*COMPLETE THE FOLLOWING*
[1] Answer these questions using the trust agreement excerpt.
(a) Whom does the Depositor appoint as trustee of the Trust?
(b) What sum does the Depositor transfer to the Trust as its initial capital contribution?
(c) Into which account is that initial contribution to be deposited?
[2] Quote everything in the trust agreement excerpt from "Section 2.05. INITIAL" down to "the Owner Trust Estate.".
[3] Extend the trust agreement excerpt by writing what comes after its final sentence.

*PASSAGE TO READ*
━━━━━━━━━━━━━━━━━━━━━━━━━━━━━━

The Trust is hereby authorized to engage in the foregoing activities. The Trust
shall not engage in any activity other than in connection with the foregoing or
other than as required or authorized by the terms of this Trust Agreement or the
Basic Documents [while any Note is outstanding and without regard to the Notes
and] [without the consent of __% of the Certificateholders].

         Section 2.04. APPOINTMENT OF OWNER TRUSTEE. The Depositor hereby
appoints the Owner Trustee as trustee of the Trust effective as of the date
hereof, to have all the rights, powers and duties set forth herein.


                                        3
<PAGE>

         Section 2.05. INITIAL CAPITAL CONTRIBUTION OF OWNER TRUST ESTATE. The
Depositor hereby sells, assigns, transfers, conveys and sets over to the Trust,
as of the date hereof, the sum of $1. The Owner Trustee hereby acknowledges
receipt in trust from the Depositor, as of the date hereof, of the foregoing
contribution, which shall constitute the initial corpus of the Trust and shall
be deposited in the Certificate Distribution Account. The Owner Trustee also
acknowledges on behalf of the trust receipt of the Mortgage Collateral and a
Surety Note assigned to the Trust pursuant to Section 3.01, which shall
constitute the Owner Trust Estate.

━━━━━━━━━━━━━━━━━━━━━━━━━━━━━━

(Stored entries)
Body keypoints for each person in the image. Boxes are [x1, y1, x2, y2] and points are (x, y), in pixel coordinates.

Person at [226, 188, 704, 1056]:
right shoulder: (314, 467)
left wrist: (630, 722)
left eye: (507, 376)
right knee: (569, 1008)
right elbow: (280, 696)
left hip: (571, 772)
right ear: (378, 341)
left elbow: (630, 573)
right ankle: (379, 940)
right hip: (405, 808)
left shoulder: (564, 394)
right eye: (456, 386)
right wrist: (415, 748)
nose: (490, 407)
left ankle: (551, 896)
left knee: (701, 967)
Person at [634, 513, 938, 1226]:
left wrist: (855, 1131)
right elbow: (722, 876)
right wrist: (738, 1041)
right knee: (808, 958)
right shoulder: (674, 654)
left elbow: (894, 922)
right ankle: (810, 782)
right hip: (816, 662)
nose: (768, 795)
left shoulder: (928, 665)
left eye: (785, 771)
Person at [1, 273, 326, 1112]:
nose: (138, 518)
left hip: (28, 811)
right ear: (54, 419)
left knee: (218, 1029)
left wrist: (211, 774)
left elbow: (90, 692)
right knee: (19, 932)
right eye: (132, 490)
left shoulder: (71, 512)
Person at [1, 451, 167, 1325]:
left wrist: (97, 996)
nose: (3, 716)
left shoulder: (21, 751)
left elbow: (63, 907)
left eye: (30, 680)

━━━━━━━━━━━━━━━━━━━━━━━━━━━━━━

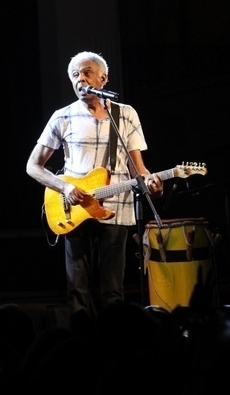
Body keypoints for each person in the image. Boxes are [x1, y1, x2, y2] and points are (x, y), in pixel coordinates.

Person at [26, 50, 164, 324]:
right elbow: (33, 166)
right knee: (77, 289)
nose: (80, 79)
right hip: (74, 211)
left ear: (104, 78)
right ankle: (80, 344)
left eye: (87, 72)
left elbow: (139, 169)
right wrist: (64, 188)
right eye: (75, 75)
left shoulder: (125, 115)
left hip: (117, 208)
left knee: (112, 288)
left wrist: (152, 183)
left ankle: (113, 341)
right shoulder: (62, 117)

━━━━━━━━━━━━━━━━━━━━━━━━━━━━━━

*RESULTS FOR EACH TASK*
[1]
(a) The Owner Trustee.
(b) $1.
(c) The Certificate Distribution Account.

[2]
Section 2.05. INITIAL CAPITAL CONTRIBUTION OF OWNER TRUST ESTATE. The
Depositor hereby sells, assigns, transfers, conveys and sets over to the Trust,
as of the date hereof, the sum of $1. The Owner Trustee hereby acknowledges
receipt in trust from the Depositor, as of the date hereof, of the foregoing
contribution, which shall constitute the initial corpus of the Trust and shall
be deposited in the Certificate Distribution Account. The Owner Trustee also
acknowledges on behalf of the trust receipt of the Mortgage Collateral and a
Surety Note assigned to the Trust pursuant to Section 3.01, which shall
constitute the Owner Trust Estate.

[3]
         Section 2.06. DECLARATION OF TRUST. The Owner Trustee hereby declares
that it shall hold the Owner Trust Estate in trust upon and subject to the
conditions set forth herein for the use and benefit of the Certificateholders,
subject to the obligations of the Trust under the Basic Documents. It is the
intention of the parties hereto that the Trust constitute a business trust under
the Business Trust Statute and that this Trust Agreement constitute the
governing instrument of such business trust. It is the intention of the parties
hereto that, for income and franchise tax purposes, the Trust shall be treated
as a corporation, with the assets of the corporation being the Owner Trust
Estate, the [equity interest in the corporation] being the Certificates and the
Notes being debt of the corporation and the provisions of this Agreement shall
be interpreted to further this intention. Except as otherwise provided in this
Trust Agreement, the rights of the Certificateholders will be those of [equity
owners of the Trust] formed under the Delaware [corporation law]. The parties
agree that, unless otherwise required by appropriate tax authorities, the Trust
will file or cause to be filed annual or other necessary returns, reports and
other forms consistent with the characterization of the Trust as a corporation
for such tax purposes. Effective as of the date hereof, the Owner Trustee shall
have all rights, powers and duties set forth herein and in the Business Trust
Statute with respect to accomplishing the purposes of the Trust.

         Section 2.07. LIABILITY OF THE HOLDER OF THE CERTIFICATES. (a) The
Holders of the Certificates shall be liable directly to and shall indemnify any
injured party for all losses, claims, damages, liabilities and expenses of the
Trust (including Expenses, to the extent not paid out of the Owner Trust Estate)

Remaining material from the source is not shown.